Malu Ribeiro esteve no café e alertou os presentes, entre os quais as recém-eleitas deputadas Célia Xakriabá (PSOL-MG) e Sônia Guajajara (PSOL-SP), da bancada indígena, para os perigos do pacote. “A Comissão do Meio Ambiente hoje é, infelizmente, antiambiental”, declarou Malu, numa avaliação confirmada pelo resultado da votação.

As aprovações ignoraram as manifestações da sociedade na sessão, que se organizaram para participar da votação e do café ambiental. “É muito importante a mobilização da Frente Parlamentar Ambientalista, no sentido de evitar que nesse finalzinho de governo Bolsonaro a Câmara Federal e também o Senado façam passar legislações que ferem o meio ambiente do Brasil, que vão colocar inclusive em risco e dificultar a reconstrução das políticas ambientais já no nosso próximo governo, no governo Lula”, afirmou Douglas Belchior, que é membro da Coalizão Negra Por Direitos e está na equipe de transição do presidente eleito.

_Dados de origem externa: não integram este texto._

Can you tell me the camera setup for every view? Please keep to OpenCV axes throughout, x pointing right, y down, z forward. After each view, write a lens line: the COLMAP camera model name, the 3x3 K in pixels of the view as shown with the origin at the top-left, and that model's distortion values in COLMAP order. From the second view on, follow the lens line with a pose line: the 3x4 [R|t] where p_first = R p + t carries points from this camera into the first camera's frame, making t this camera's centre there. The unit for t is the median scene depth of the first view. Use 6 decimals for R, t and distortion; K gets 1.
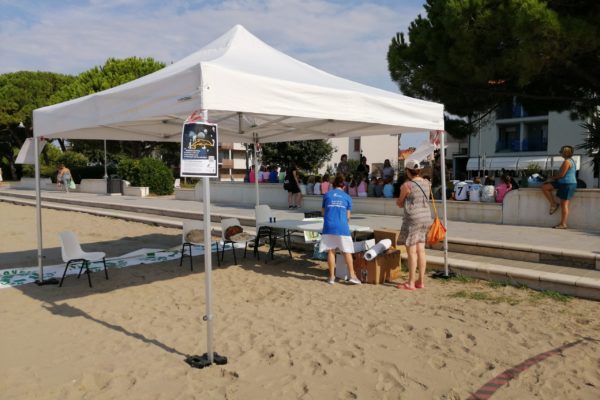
lens RADIAL K [[475.1, 0, 288.5], [0, 475.1, 200.9], [0, 0, 1]] dist [0.002197, -0.005382]
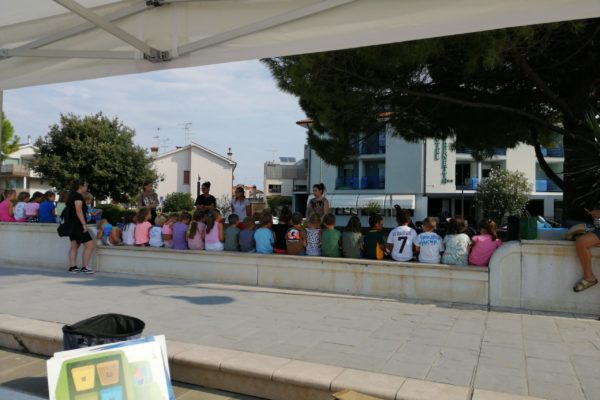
lens RADIAL K [[460.3, 0, 300.0], [0, 460.3, 200.0], [0, 0, 1]] dist [0.061345, -0.001191]
pose [[0.924009, 0.025096, 0.381546, 0.078322], [0.004702, 0.997023, -0.076966, -0.046528], [-0.382341, 0.072912, 0.921140, 0.853384]]
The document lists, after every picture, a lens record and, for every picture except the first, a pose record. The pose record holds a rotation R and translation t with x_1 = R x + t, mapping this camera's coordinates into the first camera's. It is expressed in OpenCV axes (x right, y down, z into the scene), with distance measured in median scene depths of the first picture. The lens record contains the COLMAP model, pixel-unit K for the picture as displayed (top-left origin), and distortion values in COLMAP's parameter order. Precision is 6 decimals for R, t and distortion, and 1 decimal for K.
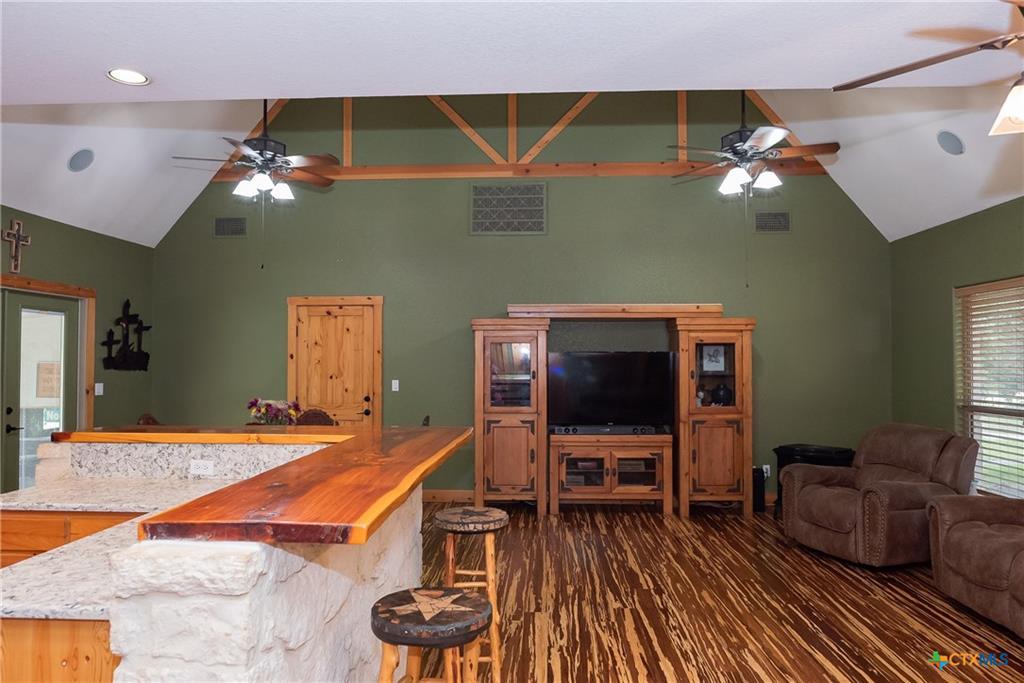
lens RADIAL K [[701.0, 0, 528.2], [0, 701.0, 345.5], [0, 0, 1]] dist [-0.026334, 0.007550]
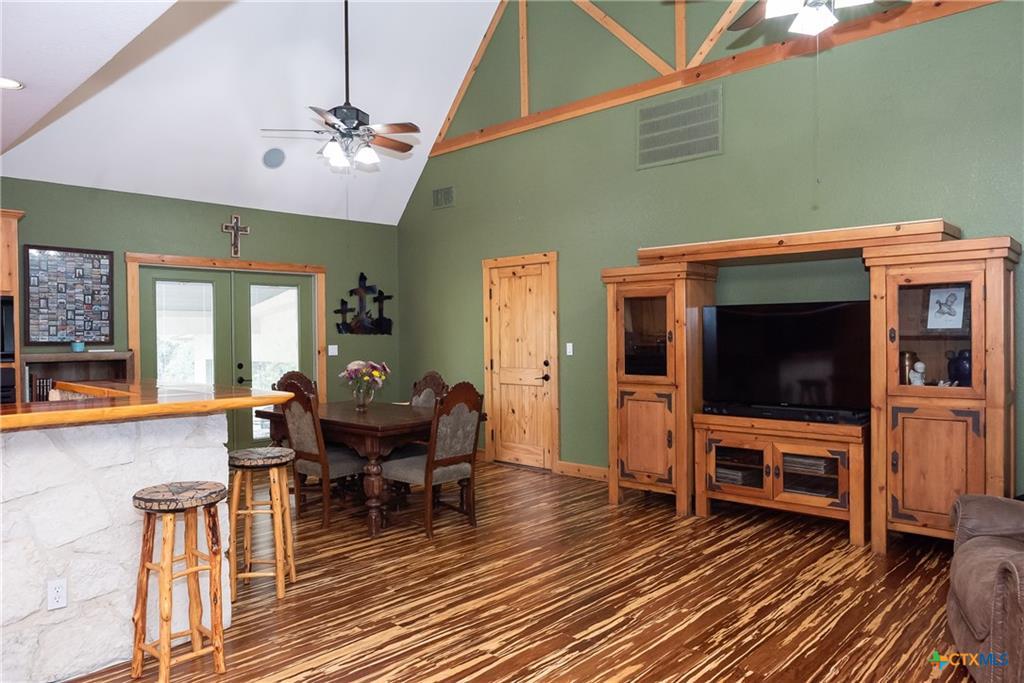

Ele diz que os movimentos sociais estão atentos. “A gente teve uma participação do movimento negro na COP [27, Conferência do Clima realizada no Egito], a partir da demanda da luta contra o racismo ambiental, com vitórias importantes. Acho que tem um fôlego da sociedade civil em torno do tema, que vai com certeza ser prioridade no próximo governo. A gente não pode vacilar, não pode esmorecer, não pode deixar de ficar muito atento nesse finalzinho de mandato para não deixar passar mais boiada do que já passou”, defendeu Belchior.

Apesar dos reveses sofridos, Malu Ribeiro comora o fato de a sociedade ter conseguido evitar a votação de outros três PLs que atacam a Mata Atlântica. Ela resume o dia como de muita pressão da sociedade, tentativas de acordo e participação de lideranças dos movimentos ambientalista, indígena, negro, de mulheres e jovens. “Foi um dia de celebração também da resistência que nós conseguimos exercer nesses quatro anos de desmonte da nossa legislação ambiental e dos nossos direitos civis. Agora é reconstruir”, declara, prometendo seguir acompanhado as pautas e mobilizando as pessoas para impedir o saldão do desgoverno de ir adiante.